O komentarz ws. tajemniczego obiektu niedaleko Orzechowa poprosiliśmy Komendę Miejską Policji w Olsztynie. - Odnaleźli go funkcjonariusze straży leśnej w okolicach Orzechowa pod Dobrym Miastem. Nikt nie widział, jak ten przedmiot spada, więc nie do końca można mówić, że coś spadło, że to balon - powiedział w rozmowie z "Super Expressem" mł. asp. Jacek Wilczewski z KMP w Olsztynie. Znaleziony obiekt to prawdopodobnie balon meteorologiczny, ale - jak dodał Wilczewski - ustali to dokładnie biegły.
Przez całą noc ze środy na czwartek policjanci zabezpieczali obiekt. Z kolei strażacy przebadali przedmiot, aby mieć pewność, że nie mam do czynienia z przedmiotem niebezpiecznym dla otoczenia, np. poprzez promieniowanie. Na miejscu nie było wojska. W czwartek (22 sierpnia) rano zdecydowano, że policja ma zabrać obiekt z miejsca znalezienia. W tej sprawie prowadzone jest śledztwo pod nadzorem prokuratury.
"Twój Kurier Olsztyński" informował, że do urządzenia przyczepiona była skrzynka z napisami cyrylicą. Co na to policja? - Nikt tego obiektu nie badał, nie przyglądał mu się. Odkąd strażacy uznali, że można przebywać w jego otoczeniu policjanci tylko go zabezpieczają - dodał Wilczewski.
To nie pierwszy obiekt przypominający balon meteorologiczny, który pojawił się w woj. warmińsko-mazurskim. Obiekty, wypuszczane ze stacji w okolicach Królewca, pojawiały się wiosną.

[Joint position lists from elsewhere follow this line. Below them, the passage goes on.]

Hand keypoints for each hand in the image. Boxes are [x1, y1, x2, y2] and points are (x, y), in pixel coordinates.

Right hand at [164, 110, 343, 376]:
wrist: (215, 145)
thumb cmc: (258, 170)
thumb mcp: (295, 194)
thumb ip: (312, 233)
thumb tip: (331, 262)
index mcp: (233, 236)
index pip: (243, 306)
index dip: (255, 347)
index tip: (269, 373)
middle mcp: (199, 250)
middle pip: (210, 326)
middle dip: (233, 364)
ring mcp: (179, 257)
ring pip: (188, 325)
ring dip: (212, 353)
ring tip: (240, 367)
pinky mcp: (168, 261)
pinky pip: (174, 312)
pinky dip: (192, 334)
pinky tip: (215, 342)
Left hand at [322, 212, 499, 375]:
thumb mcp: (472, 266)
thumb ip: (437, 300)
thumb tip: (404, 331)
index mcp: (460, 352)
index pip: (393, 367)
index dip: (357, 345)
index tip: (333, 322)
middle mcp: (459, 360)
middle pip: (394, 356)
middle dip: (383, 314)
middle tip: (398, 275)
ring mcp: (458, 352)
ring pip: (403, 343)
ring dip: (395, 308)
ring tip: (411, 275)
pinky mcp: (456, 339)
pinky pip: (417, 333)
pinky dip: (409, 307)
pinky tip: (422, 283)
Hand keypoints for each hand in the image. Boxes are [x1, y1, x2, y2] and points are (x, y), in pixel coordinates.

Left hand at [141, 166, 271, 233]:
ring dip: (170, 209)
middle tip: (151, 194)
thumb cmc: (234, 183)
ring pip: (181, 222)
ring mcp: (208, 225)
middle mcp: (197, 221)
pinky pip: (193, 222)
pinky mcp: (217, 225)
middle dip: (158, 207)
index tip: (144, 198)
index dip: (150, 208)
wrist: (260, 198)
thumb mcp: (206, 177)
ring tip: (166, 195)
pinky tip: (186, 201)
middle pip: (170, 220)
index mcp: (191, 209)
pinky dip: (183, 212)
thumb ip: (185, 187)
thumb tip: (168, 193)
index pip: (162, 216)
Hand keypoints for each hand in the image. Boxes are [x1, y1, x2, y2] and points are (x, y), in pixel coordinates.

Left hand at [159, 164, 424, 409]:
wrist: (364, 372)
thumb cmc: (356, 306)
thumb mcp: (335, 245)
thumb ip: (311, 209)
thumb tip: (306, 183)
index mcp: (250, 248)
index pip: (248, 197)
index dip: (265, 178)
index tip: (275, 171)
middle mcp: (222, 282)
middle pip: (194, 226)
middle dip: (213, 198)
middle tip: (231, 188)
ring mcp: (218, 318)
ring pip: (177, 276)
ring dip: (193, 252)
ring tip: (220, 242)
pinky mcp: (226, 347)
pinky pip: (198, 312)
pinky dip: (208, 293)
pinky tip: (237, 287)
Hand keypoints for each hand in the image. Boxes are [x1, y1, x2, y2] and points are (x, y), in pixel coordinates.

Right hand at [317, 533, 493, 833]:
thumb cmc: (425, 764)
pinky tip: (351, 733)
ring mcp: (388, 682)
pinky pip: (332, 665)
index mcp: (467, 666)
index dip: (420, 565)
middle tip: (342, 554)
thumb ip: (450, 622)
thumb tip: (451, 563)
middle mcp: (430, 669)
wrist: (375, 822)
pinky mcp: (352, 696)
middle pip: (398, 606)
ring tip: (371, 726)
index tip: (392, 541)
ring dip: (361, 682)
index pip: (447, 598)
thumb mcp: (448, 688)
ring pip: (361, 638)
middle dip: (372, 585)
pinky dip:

Szef MON o obiekcie pod Olsztynem. "Najprawdopodobniej chodzi o balon meteorologiczny"
O tajemniczy obiekt pod Olsztynem zapytany został szef MON. Władysław Kosiniak-Kamysz powiedział w czwartek (22 sierpnia) w Radiu ZET, że najprawdopodobniej chodzi o balon meteorologiczny. - Oczywiście, zawsze w takiej sprawie służby państwa muszą zadziałać, muszą to sprawdzić, i pełna wiedza będzie nam przedstawiona - zapewnił. Dopytywany, czy na miejscu upadku balona faktycznie nie ma wojska, Kosiniak-Kamysz potwierdził. - Nie ma, bo nasze systemu ani dziś, ani kilka dni temu nie zanotowały jakichkolwiek obiektów o charakterze militarnym, więc wszystko wskazuje na to, że to jest obiekt cywilny. Dlatego nie ma wojska, dlatego zajmuje się tą sprawą policja - podkreślił Kosiniak-Kamysz.
Pytany, czy balon mógł być rosyjski, Kosiniak-Kamysz stwierdził, że "trzeba to wszystko zbadać i ustalić". - Takie sytuacje się zdarzają, z uwagi na silne podmuchy wiatru takich balonów meteorologicznych dziennie w naszym kraju i krajach sąsiednich są dziennie dziesiątki, setki, które się przemieszczają w powietrzu - powiedział.